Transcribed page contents
------------------------
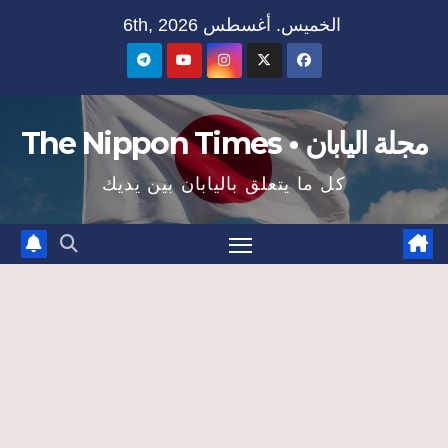
Ski
الخميس. أغسطس 6th, 2026
t
conten
مجلة اليابان • The Nippon Times
كل ما يتعلق باليابان بين يديك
------------------------
What you will do = The reply must consist of the records, repeated exactly, minus any images.

Response area =
Ski
الخميس. أغسطس 6th, 2026
t
conten
مجلة اليابان • The Nippon Times
كل ما يتعلق باليابان بين يديك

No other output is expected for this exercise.